- Zadanie
Ułóż tekst ze wszystkich wierszy poniżej jako numerowaną listę, pomijając puste linie.

☆ ☆ ☆ ☆ ☆ ☆ ☆

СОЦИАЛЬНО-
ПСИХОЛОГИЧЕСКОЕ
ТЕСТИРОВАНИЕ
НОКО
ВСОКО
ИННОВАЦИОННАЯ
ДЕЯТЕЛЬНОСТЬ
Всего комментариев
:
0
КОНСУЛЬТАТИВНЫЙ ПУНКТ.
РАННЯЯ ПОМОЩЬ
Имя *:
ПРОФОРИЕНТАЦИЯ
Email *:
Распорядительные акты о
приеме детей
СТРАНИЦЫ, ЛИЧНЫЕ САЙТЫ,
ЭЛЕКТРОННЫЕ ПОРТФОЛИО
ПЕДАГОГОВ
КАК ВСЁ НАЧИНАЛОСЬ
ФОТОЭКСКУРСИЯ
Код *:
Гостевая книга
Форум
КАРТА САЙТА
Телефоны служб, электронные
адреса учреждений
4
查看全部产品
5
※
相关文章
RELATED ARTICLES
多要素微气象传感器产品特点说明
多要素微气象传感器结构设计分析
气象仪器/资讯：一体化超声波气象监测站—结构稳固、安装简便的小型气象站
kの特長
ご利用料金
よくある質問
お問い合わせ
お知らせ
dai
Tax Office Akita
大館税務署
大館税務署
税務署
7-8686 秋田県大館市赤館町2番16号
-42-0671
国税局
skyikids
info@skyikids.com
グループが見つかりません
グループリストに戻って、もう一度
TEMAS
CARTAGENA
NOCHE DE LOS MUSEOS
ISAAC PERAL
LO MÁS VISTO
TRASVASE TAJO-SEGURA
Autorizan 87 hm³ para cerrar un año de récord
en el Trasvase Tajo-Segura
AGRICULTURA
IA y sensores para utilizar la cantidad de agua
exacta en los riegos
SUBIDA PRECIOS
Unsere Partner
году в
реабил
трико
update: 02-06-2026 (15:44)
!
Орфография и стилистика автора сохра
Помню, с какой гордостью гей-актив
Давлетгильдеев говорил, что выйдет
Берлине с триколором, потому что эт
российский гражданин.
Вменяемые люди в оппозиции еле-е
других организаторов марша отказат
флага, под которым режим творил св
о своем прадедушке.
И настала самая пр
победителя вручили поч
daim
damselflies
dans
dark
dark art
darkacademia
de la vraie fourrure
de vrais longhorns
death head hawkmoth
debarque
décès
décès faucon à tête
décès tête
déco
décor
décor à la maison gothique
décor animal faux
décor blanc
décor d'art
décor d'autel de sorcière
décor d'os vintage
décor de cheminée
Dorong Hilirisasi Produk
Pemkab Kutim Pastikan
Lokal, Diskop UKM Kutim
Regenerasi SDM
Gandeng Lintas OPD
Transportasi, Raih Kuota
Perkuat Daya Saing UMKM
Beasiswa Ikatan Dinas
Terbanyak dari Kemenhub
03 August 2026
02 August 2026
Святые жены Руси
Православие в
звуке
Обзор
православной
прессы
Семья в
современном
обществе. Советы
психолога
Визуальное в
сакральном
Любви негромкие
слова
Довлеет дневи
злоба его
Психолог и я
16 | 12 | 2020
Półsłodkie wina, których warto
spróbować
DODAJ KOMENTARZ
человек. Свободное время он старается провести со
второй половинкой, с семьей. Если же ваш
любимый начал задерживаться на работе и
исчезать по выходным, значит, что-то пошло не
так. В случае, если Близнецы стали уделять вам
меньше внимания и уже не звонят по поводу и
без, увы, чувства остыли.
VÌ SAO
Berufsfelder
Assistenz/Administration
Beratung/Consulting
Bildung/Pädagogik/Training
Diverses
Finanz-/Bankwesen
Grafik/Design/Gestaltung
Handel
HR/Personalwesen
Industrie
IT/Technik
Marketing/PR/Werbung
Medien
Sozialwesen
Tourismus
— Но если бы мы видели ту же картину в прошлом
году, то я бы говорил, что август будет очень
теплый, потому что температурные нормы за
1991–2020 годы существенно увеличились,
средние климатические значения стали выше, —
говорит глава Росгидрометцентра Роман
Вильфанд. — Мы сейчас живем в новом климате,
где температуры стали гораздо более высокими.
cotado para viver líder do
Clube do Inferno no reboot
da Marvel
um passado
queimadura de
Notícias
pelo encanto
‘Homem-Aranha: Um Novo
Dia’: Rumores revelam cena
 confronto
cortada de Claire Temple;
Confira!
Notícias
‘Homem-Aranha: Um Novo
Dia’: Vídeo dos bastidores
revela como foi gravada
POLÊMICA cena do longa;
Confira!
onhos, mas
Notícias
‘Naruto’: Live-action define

☆ ☆ ☆ ☆ ☆ ☆ ☆

- Rozwiązanie zadania
1. СОЦИАЛЬНО-
2. ПСИХОЛОГИЧЕСКОЕ
3. ТЕСТИРОВАНИЕ
4. НОКО
5. ВСОКО
6. ИННОВАЦИОННАЯ
7. ДЕЯТЕЛЬНОСТЬ
8. Всего комментариев
9. :
10. 0
11. КОНСУЛЬТАТИВНЫЙ ПУНКТ.
12. РАННЯЯ ПОМОЩЬ
13. Имя *:
14. ПРОФОРИЕНТАЦИЯ
15. Email *:
16. Распорядительные акты о
17. приеме детей
18. СТРАНИЦЫ, ЛИЧНЫЕ САЙТЫ,
19. ЭЛЕКТРОННЫЕ ПОРТФОЛИО
20. ПЕДАГОГОВ
21. КАК ВСЁ НАЧИНАЛОСЬ
22. ФОТОЭКСКУРСИЯ
23. Код *:
24. Гостевая книга
25. Форум
26. КАРТА САЙТА
27. Телефоны служб, электронные
28. адреса учреждений
29. 4
30. 查看全部产品
31. 5
32. ※
33. 相关文章
34. RELATED ARTICLES
35. 多要素微气象传感器产品特点说明
36. 多要素微气象传感器结构设计分析
37. 气象仪器/资讯：一体化超声波气象监测站—结构稳固、安装简便的小型气象站
38. kの特長
39. ご利用料金
40. よくある質問
41. お問い合わせ
42. お知らせ
43. dai
44. Tax Office Akita
45. 大館税務署
46. 大館税務署
47. 税務署
48. 7-8686 秋田県大館市赤館町2番16号
49. -42-0671
50. 国税局
51. skyikids
52. info@skyikids.com
53. グループが見つかりません
54. グループリストに戻って、もう一度
55. TEMAS
56. CARTAGENA
57. NOCHE DE LOS MUSEOS
58. ISAAC PERAL
59. LO MÁS VISTO
60. TRASVASE TAJO-SEGURA
61. Autorizan 87 hm³ para cerrar un año de récord
62. en el Trasvase Tajo-Segura
63. AGRICULTURA
64. IA y sensores para utilizar la cantidad de agua
65. exacta en los riegos
66. SUBIDA PRECIOS
67. Unsere Partner
68. году в
69. реабил
70. трико
71. update: 02-06-2026 (15:44)
72. !
73. Орфография и стилистика автора сохра
74. Помню, с какой гордостью гей-актив
75. Давлетгильдеев говорил, что выйдет
76. Берлине с триколором, потому что эт
77. российский гражданин.
78. Вменяемые люди в оппозиции еле-е
79. других организаторов марша отказат
80. флага, под которым режим творил св
81. о своем прадедушке.
82. И настала самая пр
83. победителя вручили поч
84. daim
85. damselflies
86. dans
87. dark
88. dark art
89. darkacademia
90. de la vraie fourrure
91. de vrais longhorns
92. death head hawkmoth
93. debarque
94. décès
95. décès faucon à tête
96. décès tête
97. déco
98. décor
99. décor à la maison gothique
100. décor animal faux
101. décor blanc
102. décor d'art
103. décor d'autel de sorcière
104. décor d'os vintage
105. décor de cheminée
106. Dorong Hilirisasi Produk
107. Pemkab Kutim Pastikan
108. Lokal, Diskop UKM Kutim
109. Regenerasi SDM
110. Gandeng Lintas OPD
111. Transportasi, Raih Kuota
112. Perkuat Daya Saing UMKM
113. Beasiswa Ikatan Dinas
114. Terbanyak dari Kemenhub
115. 03 August 2026
116. 02 August 2026
117. Святые жены Руси
118. Православие в
119. звуке
120. Обзор
121. православной
122. прессы
123. Семья в
124. современном
125. обществе. Советы
126. психолога
127. Визуальное в
128. сакральном
129. Любви негромкие
130. слова
131. Довлеет дневи
132. злоба его
133. Психолог и я
134. 16 | 12 | 2020
135. Półsłodkie wina, których warto
136. spróbować
137. DODAJ KOMENTARZ
138. человек. Свободное время он старается провести со
139. второй половинкой, с семьей. Если же ваш
140. любимый начал задерживаться на работе и
141. исчезать по выходным, значит, что-то пошло не
142. так. В случае, если Близнецы стали уделять вам
143. меньше внимания и уже не звонят по поводу и
144. без, увы, чувства остыли.
145. VÌ SAO
146. Berufsfelder
147. Assistenz/Administration
148. Beratung/Consulting
149. Bildung/Pädagogik/Training
150. Diverses
151. Finanz-/Bankwesen
152. Grafik/Design/Gestaltung
153. Handel
154. HR/Personalwesen
155. Industrie
156. IT/Technik
157. Marketing/PR/Werbung
158. Medien
159. Sozialwesen
160. Tourismus
161. — Но если бы мы видели ту же картину в прошлом
162. году, то я бы говорил, что август будет очень
163. теплый, потому что температурные нормы за
164. 1991–2020 годы существенно увеличились,
165. средние климатические значения стали выше, —
166. говорит глава Росгидрометцентра Роман
167. Вильфанд. — Мы сейчас живем в новом климате,
168. где температуры стали гораздо более высокими.
169. cotado para viver líder do
170. Clube do Inferno no reboot
171. da Marvel
172. um passado
173. queimadura de
174. Notícias
175. pelo encanto
176. ‘Homem-Aranha: Um Novo
177. Dia’: Rumores revelam cena
178.  confronto
179. cortada de Claire Temple;
180. Confira!
181. Notícias
182. ‘Homem-Aranha: Um Novo
183. Dia’: Vídeo dos bastidores
184. revela como foi gravada
185. POLÊMICA cena do longa;
186. Confira!
187. onhos, mas
188. Notícias
189. ‘Naruto’: Live-action define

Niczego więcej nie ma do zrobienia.